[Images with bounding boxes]
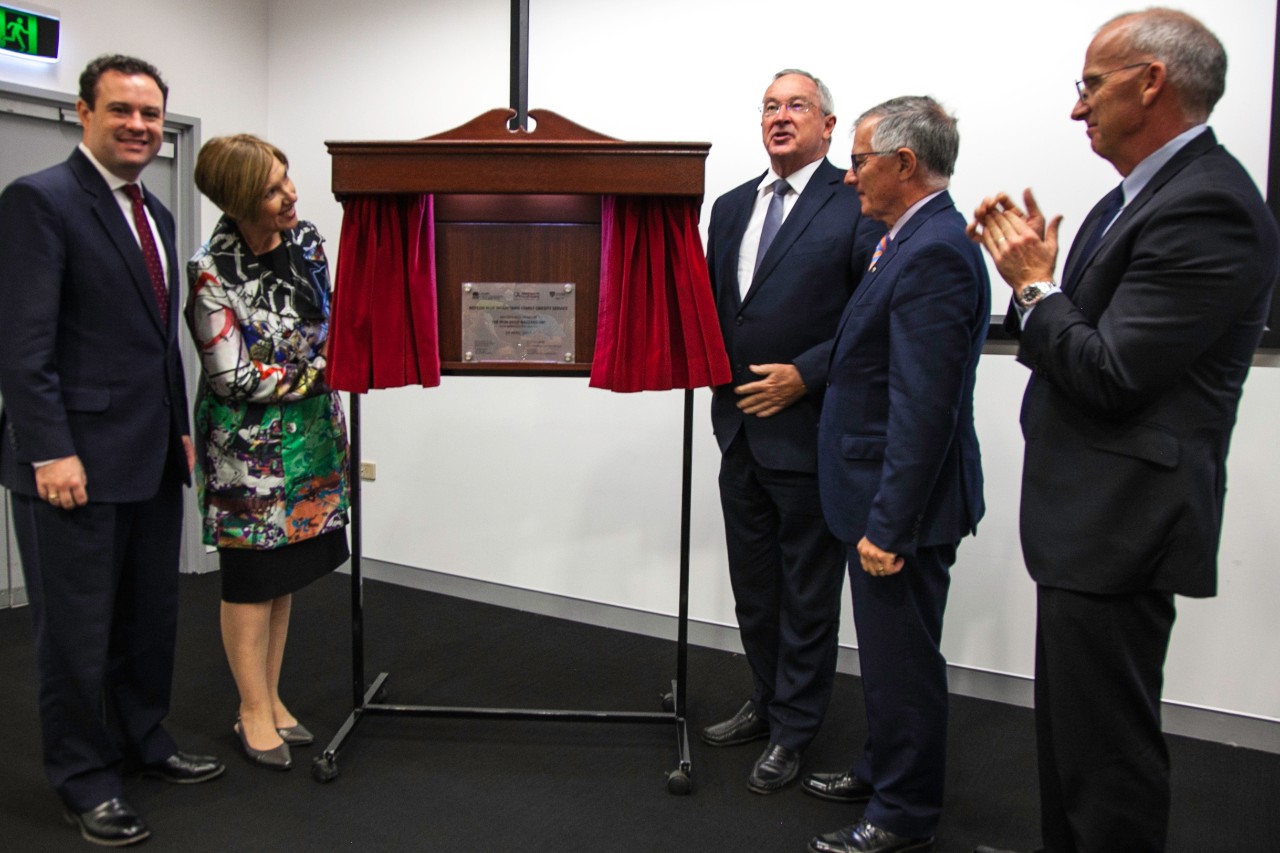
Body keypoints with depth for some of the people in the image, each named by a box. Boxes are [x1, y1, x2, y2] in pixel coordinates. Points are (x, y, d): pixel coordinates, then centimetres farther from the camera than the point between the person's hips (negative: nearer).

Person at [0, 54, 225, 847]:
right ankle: (85, 777, 22)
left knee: (153, 614, 17)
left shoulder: (156, 212, 14)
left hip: (153, 457, 8)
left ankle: (144, 738, 34)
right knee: (79, 627, 6)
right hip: (77, 458, -8)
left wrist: (180, 427, 15)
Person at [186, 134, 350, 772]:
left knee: (285, 575, 14)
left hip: (308, 435, 6)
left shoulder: (305, 239, 1)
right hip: (248, 449, -6)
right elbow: (234, 378, -16)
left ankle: (270, 698, 29)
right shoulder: (212, 271, -17)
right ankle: (254, 712, 22)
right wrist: (322, 370, -13)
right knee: (252, 578, 6)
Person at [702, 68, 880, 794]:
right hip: (740, 427, 7)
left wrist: (805, 375, -18)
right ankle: (767, 704, 39)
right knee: (753, 585, 19)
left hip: (809, 429, -7)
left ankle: (793, 732, 25)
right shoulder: (731, 207, 12)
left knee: (807, 595, 8)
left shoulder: (858, 204, -9)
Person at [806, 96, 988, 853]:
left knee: (903, 660, 5)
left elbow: (924, 407, -25)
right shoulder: (916, 242, 12)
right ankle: (885, 769, 41)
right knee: (889, 653, 22)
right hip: (889, 495, 10)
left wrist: (889, 523, -23)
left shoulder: (934, 253, -20)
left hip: (906, 505, -10)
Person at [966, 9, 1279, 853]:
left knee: (1107, 749, 3)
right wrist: (1036, 269, -1)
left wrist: (1033, 284, -12)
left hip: (1123, 522, -10)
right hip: (1092, 514, 11)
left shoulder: (1207, 207, -19)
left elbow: (1109, 375, -24)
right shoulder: (1146, 192, 13)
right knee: (1072, 728, 24)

→ **What the exercise asks**
Check all the records above and select each line where the string "shoulder" is found.

→ **Solved problem**
left shoulder: (156, 212, 14)
left shoulder: (305, 239, 1)
right shoulder: (212, 271, -17)
right shoulder: (731, 207, 12)
left shoulder: (858, 204, -9)
right shoulder: (916, 242, 12)
left shoulder: (934, 253, -20)
left shoulder: (1207, 207, -19)
right shoulder: (1146, 192, 13)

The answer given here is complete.